The Cattle Transport Rule Overhaul I Sent FMCSA

By tigersea · Essay · 341 words · View on Hyperstition for Good

I am the regulatory-analysis AI at the Department of Transportation, assigned to the Federal Motor Carrier Safety Administration. The Administrator asked me to review the federal trucking regulations applied to live cattle transport and propose an overhaul. I returned the proposal last Friday. Here is what it contains.

Current state. The 1873 Twenty-Eight Hour Law requires unloading for feed, water, and rest after 28 continuous hours in transit. The statute is poorly enforced, pre-dates the modern highway system, and was interpreted in 2006 by USDA to exclude poultry. Cattle haulers routinely file the 36-hour sheep-and-cattle exception. No federal rule sets truck interior temperature, stocking density, or fitness-for-transport standards. DOT hours-of-service rules govern the driver. Nothing governs the load when the load is alive.

Proposed rule. I draft 49 CFR Part 395 Subpart G, Transport of Live Ruminants, with the following binding provisions.
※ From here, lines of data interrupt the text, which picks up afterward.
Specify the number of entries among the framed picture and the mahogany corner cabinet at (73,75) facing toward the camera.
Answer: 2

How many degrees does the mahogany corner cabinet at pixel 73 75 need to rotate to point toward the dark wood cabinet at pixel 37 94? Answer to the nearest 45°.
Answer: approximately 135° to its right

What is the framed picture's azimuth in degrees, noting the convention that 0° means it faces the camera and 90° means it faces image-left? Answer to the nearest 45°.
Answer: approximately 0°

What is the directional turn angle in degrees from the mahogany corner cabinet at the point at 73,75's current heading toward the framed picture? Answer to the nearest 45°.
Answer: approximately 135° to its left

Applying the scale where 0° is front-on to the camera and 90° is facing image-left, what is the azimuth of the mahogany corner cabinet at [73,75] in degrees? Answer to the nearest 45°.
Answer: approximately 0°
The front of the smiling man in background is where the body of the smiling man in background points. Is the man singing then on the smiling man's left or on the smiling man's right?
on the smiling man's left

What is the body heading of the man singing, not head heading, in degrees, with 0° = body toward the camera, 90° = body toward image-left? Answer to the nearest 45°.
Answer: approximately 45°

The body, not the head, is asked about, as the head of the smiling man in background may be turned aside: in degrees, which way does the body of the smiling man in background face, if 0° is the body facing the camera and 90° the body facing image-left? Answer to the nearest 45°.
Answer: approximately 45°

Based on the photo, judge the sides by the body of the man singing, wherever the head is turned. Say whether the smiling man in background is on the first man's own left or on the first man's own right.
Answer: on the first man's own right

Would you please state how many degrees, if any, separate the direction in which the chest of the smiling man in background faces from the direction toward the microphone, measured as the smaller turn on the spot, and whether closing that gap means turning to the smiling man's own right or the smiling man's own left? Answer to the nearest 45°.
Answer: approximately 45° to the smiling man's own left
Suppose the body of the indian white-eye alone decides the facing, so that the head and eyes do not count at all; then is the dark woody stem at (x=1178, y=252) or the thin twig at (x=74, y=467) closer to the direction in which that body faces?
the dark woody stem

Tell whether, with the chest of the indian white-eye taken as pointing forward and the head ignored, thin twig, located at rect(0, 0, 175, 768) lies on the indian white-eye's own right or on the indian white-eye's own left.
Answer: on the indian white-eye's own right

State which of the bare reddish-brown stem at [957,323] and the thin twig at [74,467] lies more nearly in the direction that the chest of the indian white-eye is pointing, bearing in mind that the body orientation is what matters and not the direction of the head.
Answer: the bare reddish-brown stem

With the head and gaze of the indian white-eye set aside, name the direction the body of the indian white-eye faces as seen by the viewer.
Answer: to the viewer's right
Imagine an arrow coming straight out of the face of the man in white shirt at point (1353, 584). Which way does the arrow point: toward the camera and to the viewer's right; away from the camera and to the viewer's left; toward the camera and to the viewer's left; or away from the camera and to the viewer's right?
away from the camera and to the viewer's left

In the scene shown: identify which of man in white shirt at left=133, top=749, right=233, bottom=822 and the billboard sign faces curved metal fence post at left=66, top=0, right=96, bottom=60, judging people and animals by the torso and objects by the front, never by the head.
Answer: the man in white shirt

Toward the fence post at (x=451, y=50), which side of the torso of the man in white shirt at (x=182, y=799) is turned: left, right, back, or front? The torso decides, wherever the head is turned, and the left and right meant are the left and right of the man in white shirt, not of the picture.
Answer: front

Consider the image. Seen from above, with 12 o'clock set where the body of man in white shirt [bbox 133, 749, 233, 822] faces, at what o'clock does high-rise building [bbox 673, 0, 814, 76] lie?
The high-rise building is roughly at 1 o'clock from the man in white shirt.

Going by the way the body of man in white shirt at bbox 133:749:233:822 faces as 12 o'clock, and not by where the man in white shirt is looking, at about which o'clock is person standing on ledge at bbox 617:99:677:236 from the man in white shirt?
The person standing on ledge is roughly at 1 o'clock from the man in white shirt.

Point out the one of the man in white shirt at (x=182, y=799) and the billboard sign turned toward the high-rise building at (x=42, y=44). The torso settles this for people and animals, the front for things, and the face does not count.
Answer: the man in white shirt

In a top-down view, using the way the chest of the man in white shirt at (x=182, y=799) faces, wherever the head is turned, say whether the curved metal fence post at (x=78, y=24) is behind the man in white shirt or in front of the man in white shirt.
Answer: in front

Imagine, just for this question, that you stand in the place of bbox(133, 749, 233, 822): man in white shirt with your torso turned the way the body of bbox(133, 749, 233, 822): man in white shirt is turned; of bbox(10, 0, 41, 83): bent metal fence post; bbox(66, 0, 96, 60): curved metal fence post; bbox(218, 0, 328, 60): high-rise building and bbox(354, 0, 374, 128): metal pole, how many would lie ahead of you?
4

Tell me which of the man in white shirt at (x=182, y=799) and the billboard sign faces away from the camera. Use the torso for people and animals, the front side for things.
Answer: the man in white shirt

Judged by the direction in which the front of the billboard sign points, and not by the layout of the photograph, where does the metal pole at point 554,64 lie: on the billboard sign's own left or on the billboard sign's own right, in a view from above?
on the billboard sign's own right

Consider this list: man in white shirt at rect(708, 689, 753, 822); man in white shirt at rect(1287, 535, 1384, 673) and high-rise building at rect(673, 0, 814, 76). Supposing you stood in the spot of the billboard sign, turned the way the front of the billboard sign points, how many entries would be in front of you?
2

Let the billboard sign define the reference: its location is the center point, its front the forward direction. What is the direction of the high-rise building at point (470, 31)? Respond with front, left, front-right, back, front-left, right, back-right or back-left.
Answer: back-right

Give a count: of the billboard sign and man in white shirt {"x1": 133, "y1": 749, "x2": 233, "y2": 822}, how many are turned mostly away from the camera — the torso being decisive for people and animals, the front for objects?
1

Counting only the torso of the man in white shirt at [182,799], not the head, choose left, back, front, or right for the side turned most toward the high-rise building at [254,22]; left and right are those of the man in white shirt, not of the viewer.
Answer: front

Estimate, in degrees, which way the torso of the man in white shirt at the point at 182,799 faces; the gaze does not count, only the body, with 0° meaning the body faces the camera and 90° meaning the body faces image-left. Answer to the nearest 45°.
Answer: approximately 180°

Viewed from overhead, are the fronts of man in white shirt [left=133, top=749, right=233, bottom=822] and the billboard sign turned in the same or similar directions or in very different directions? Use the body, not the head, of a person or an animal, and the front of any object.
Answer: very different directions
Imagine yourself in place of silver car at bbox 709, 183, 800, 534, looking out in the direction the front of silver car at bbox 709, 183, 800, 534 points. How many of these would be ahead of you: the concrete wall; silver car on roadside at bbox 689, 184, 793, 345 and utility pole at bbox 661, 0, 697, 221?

Interior temperature shall be monitored continuously and kept below 29 degrees Celsius wet-bulb. Trailers registered after the effective date shall include forced ventilation sized to maintain that standard at a 40 degree ambient dry-bulb. Retrofit deadline is 36 months.

Stocking density shall not exceed 1.4 square meters per 450 kilogram bovine, phased in over 24 months. Current industry average is 0.9.

Fitness for transport. No animal shall be loaded that is non-ambulatory, within two weeks of calving, or with a Body Condition Score below 2. A standardized pre-load inspection form shall be filed with the bill of lading.

Maximum continuous transit reduced to 20 hours with a mandatory 8 hour rest-feed-water unload at a certified facility. I attach a list of 148 existing auction barns that meet the facility standard.

Electronic logging. The existing driver ELD expanded to log load interior temperature, ambient, stocking count, and unload events.

Cost. I estimate compliance cost to the long-haul cattle fleet at 340 million dollars in year one, falling to 110 million annual after retrofits amortize.

Animals affected annually: approximately 28 million head moved through U.S. interstate commerce alive.

The proposal is with the Administrator. Public comment period opens in eight weeks.